_Çalışma talimatı_: Okuma metnine göre şeyhin hangi hareketleri Facebook'ta videolarla gösteriliyor?

── Okuma metni ──

Türkiye'de tarikatlar tartışması hiç bitmiyor. Bitmez de. Çünkü toplumda olan bir şey tartışılır. Olmayanı da tartışacak halimiz yok. Elbette tarikatların siyasetle ilgili çeşitli açıklamaları ve siyaset adamlarının onları ziyaretleri de onları daha fazla gündeme taşıyor. Yine dine alerjisi olan kesimler de sık sık tarikatları öcü gibi göstermekten bıkmıyorlar. Yüzyıldır ve özellikle 1925'liyılardan beri değişmiyor bu tutum. Laikçi alışkanlık diyebiliriz buna.
Fakat bütün bunların ötesinde yeni bir olguyla karşılaşıyoruz. Uzun süre yer altına itilen, merdiven altı olmaya zorlanan tarikatlar şimdi çok farklı bir şekilde kamuoyuna giriyorlar. Tasavvufun doğasında mahremiyet önemlidir. Ayrıca yüzyıllık baskılarla üretilen "zoraki mahremiyet" de var. Ancak yeni dönemde "rızaya dayalı mahremiyet" ve baskılar tarihinde oluşmuş mahremiyet çözülüyor. Tarikatlar ve tasavvuf ekolleri kamusal alana dahil olmaya başlıyorlar.
Yeni medya da tasavvuf ekollerinin mahremiyet dünyasını ciddi anlamda değiştiriyor. Sosyal medyada aktif bir şekilde yardımlar, vaazlar, fetvalar, dini eğitim faaliyetleri yapılıyor. Hatta şeyhin yürüyüşü, oturması, arabaya binmesi, gül koklaması bile Facebook'ta videolarla gösteriliyor. Tarikatlar gösteri alanına dâhil oluyorlar. Dijital ortamın ürettiği gösteriye onlar da katılıyor. Kendi düşüncesini, otoritesini ve önemini göstermeye çalışıyorlar. Burada etki de oluşturuyorlar. Ancak aynı zamanda bir gösteriye de dönüşüyorlar. Tarikatları konu alan dizler de bu açıdan önemli.

───
── Kayıt listesi ──

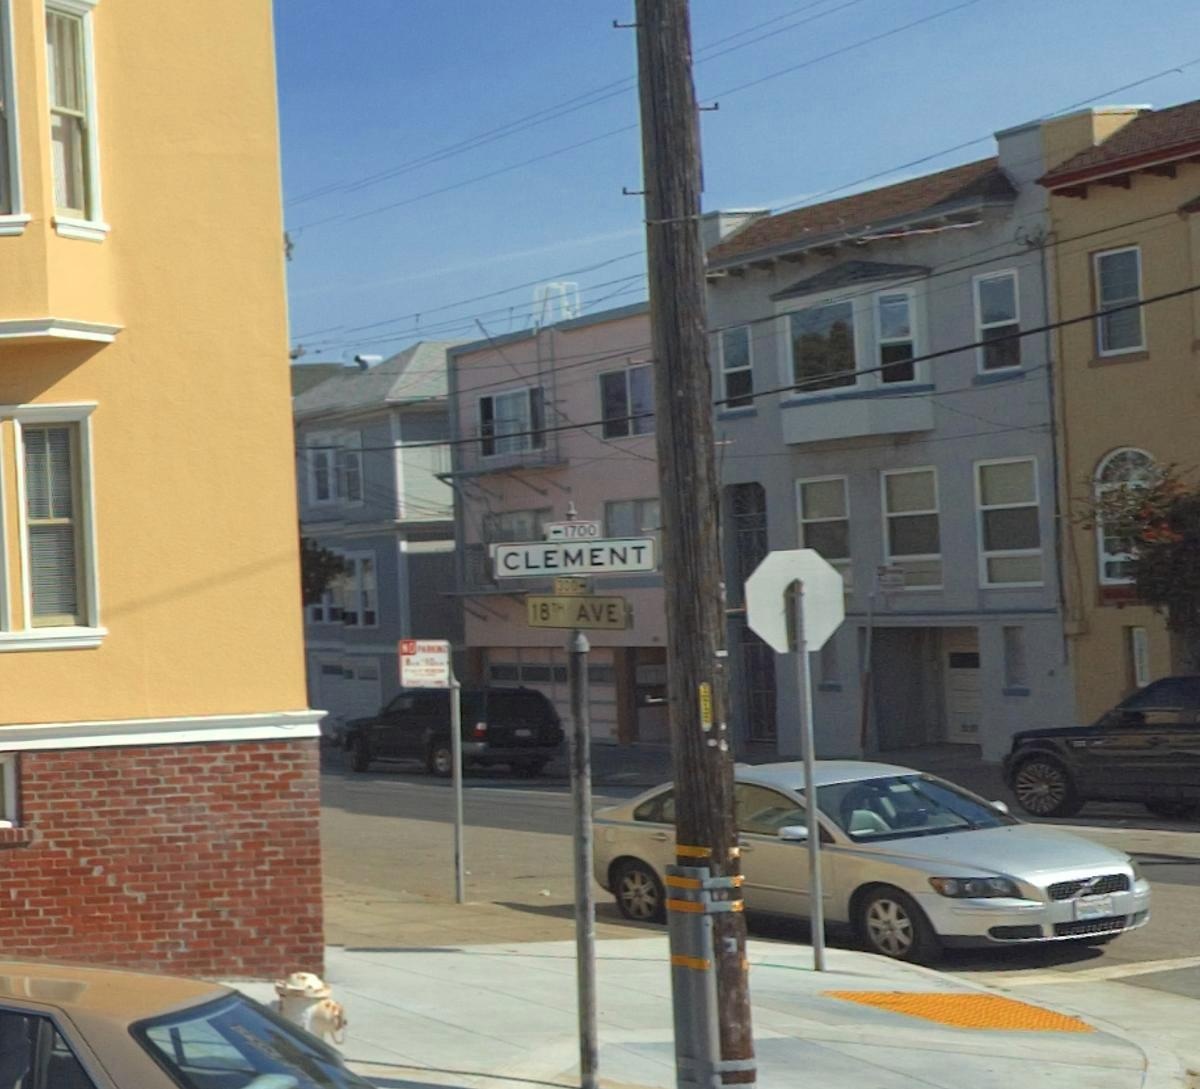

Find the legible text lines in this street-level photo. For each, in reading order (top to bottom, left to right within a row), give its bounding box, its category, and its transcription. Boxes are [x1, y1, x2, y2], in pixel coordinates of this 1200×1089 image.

[548, 520, 598, 539] StreetNumberRange: <-1700
[500, 541, 651, 572] StreetName: CLEMENT
[555, 577, 589, 594] StreetNumberRange: 300->
[530, 599, 619, 625] StreetName: 18TH AVE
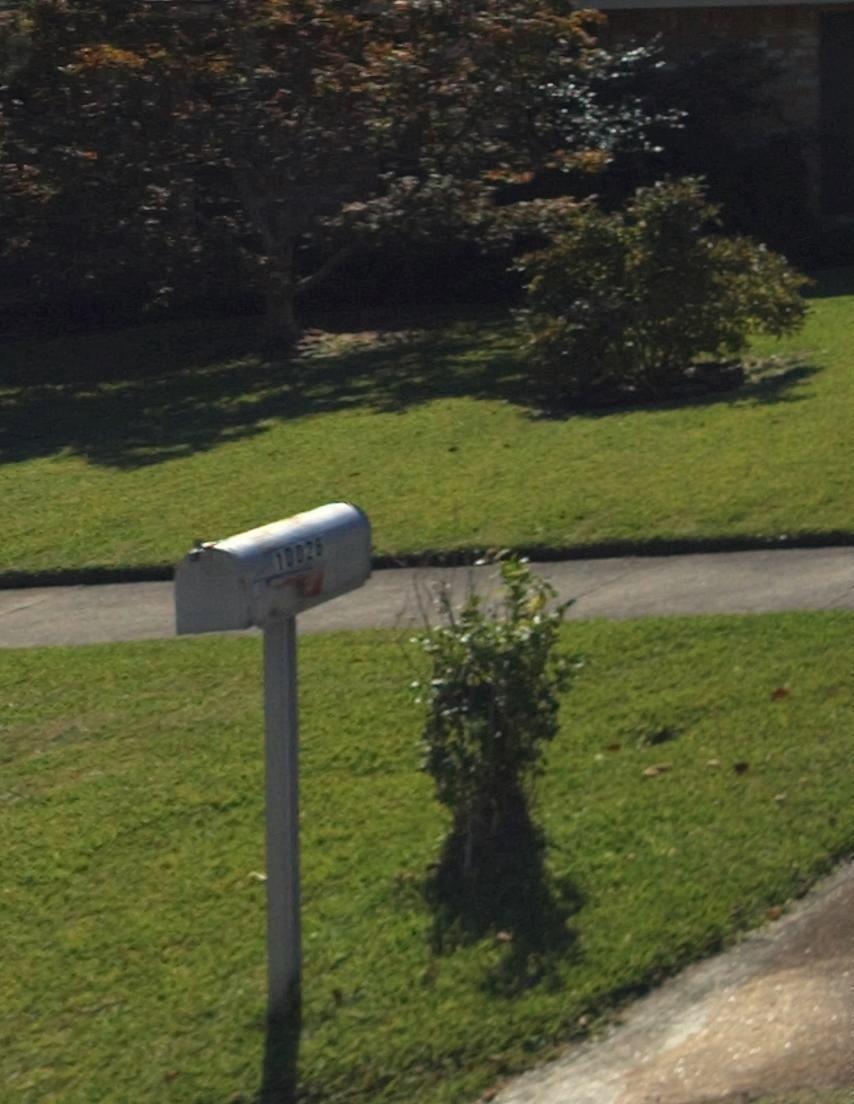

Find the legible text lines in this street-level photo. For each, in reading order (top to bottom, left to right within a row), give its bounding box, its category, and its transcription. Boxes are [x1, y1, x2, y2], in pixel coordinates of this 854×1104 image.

[274, 535, 326, 573] StreetNumber: 10026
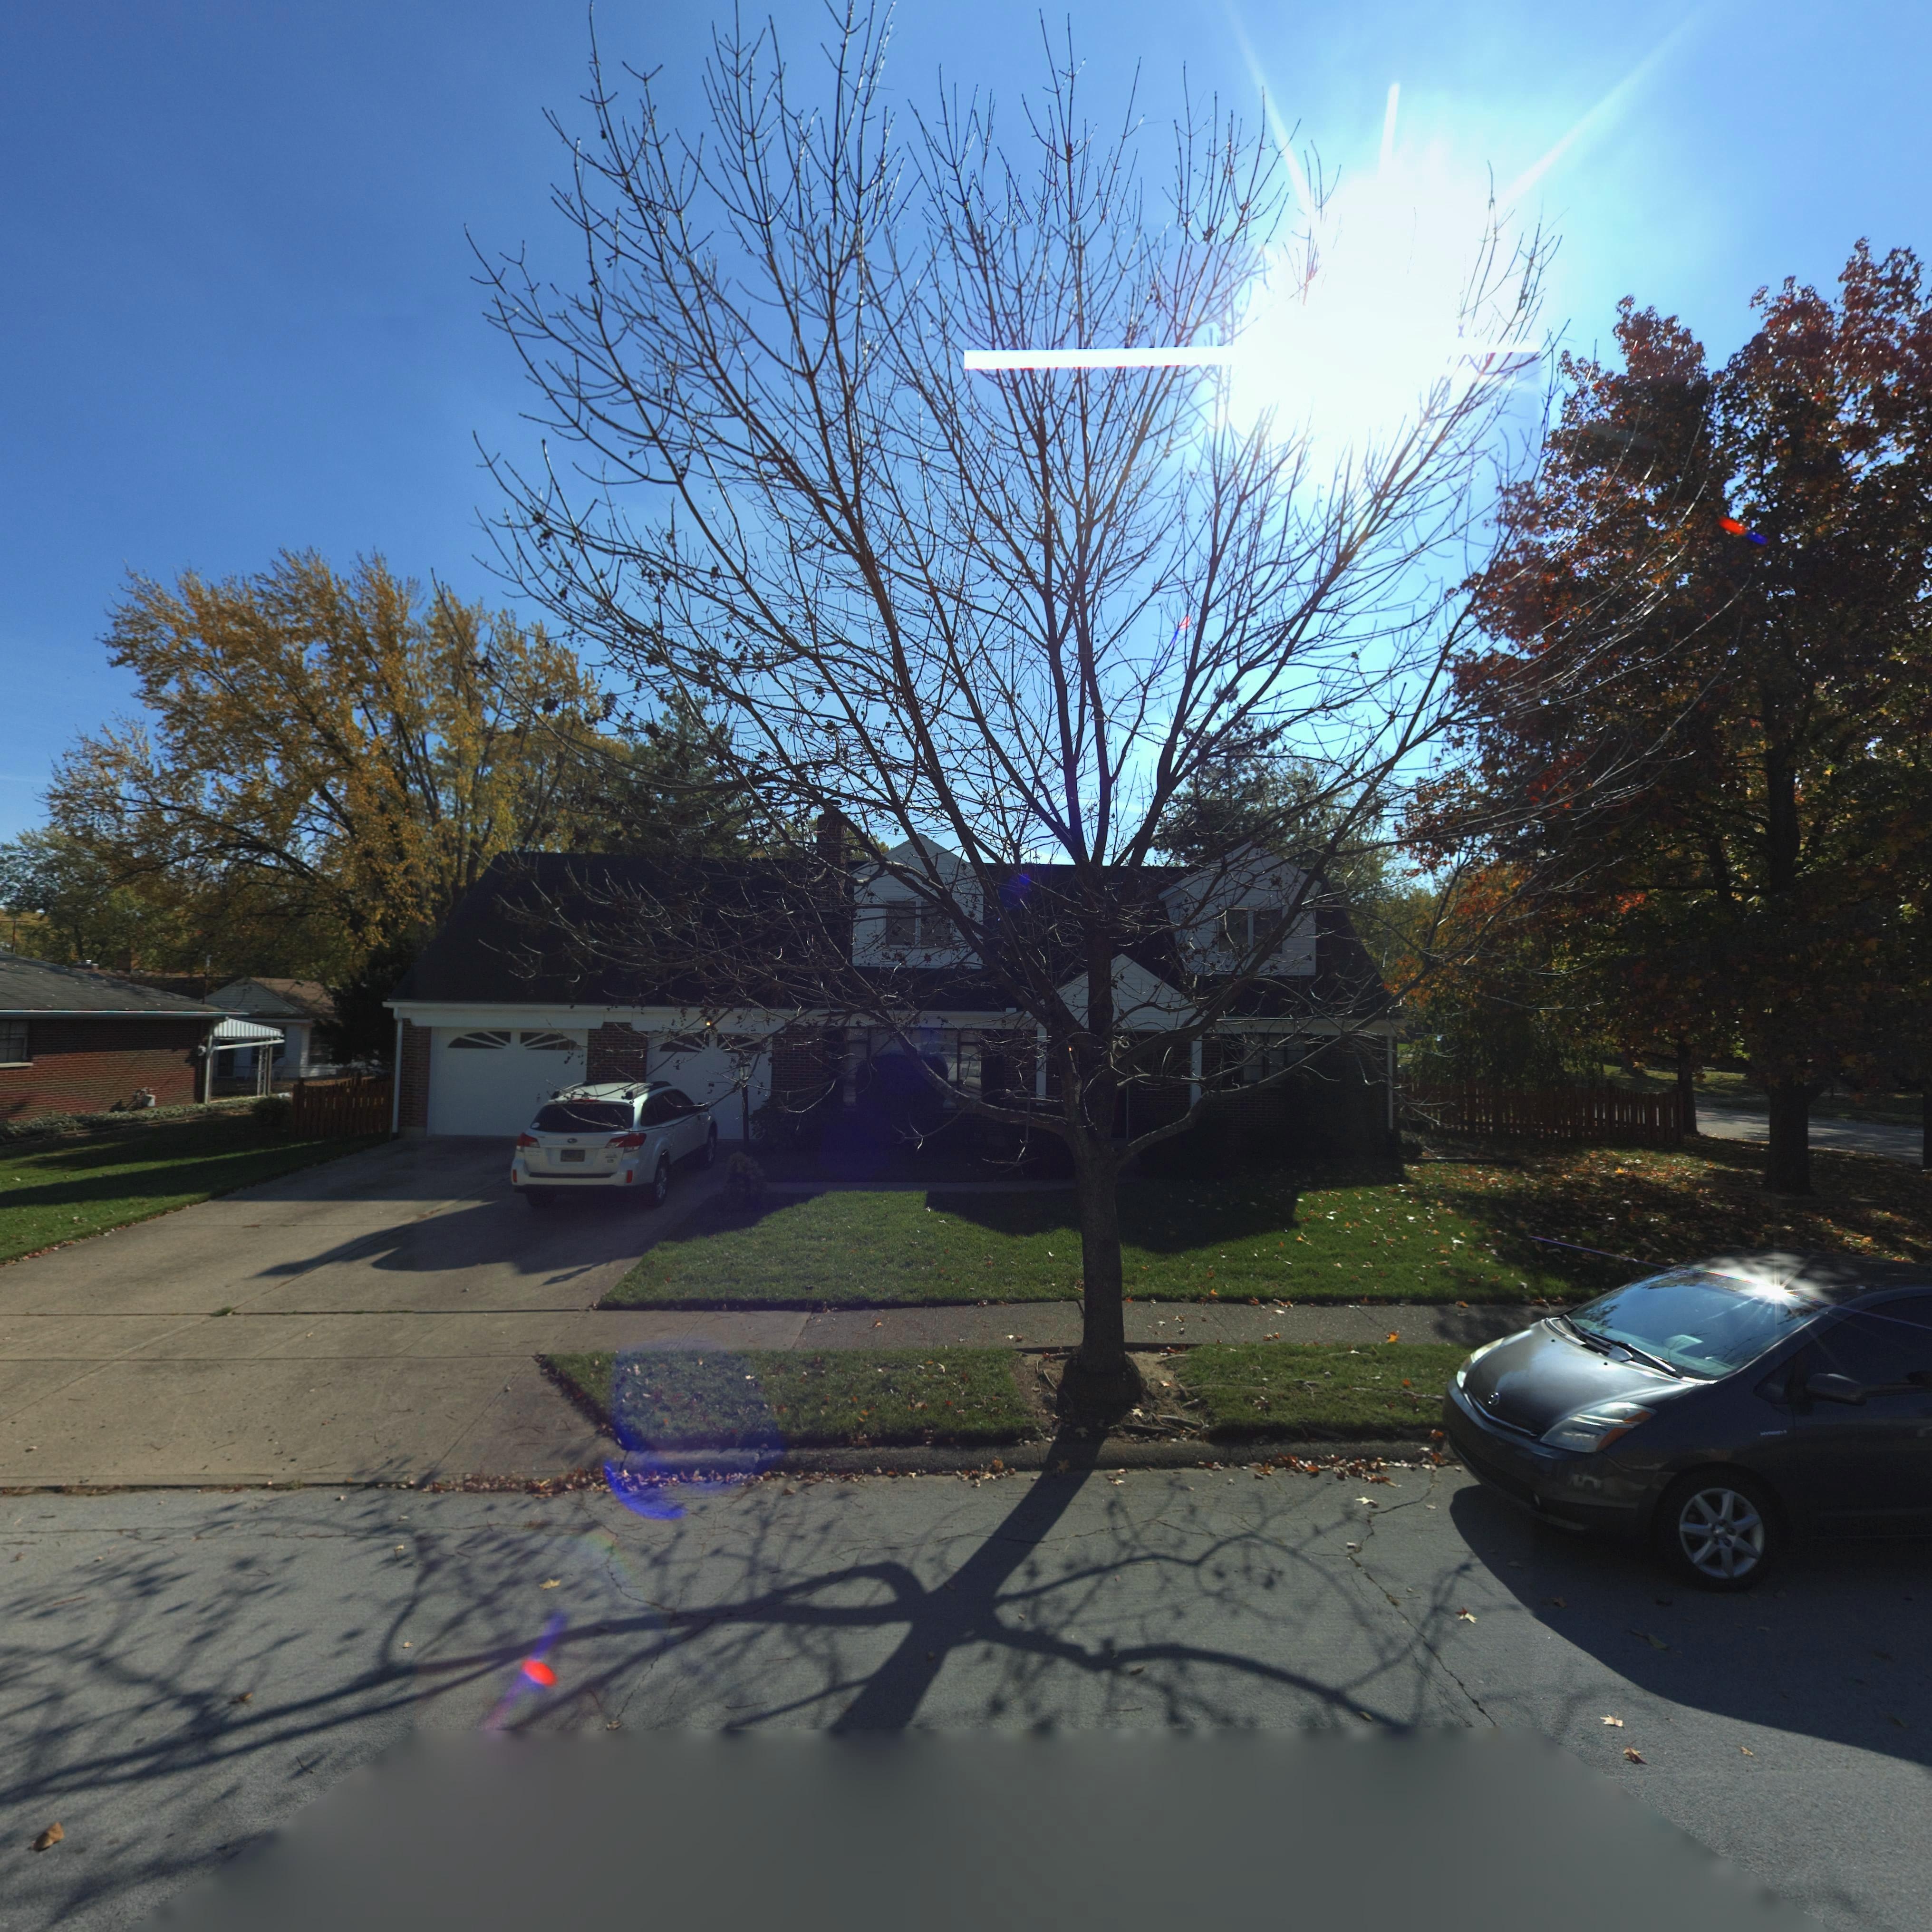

───

_Görev sonucu_: Şeyhin yürüyüşü, oturması, arabaya binmesi ve gül koklaması.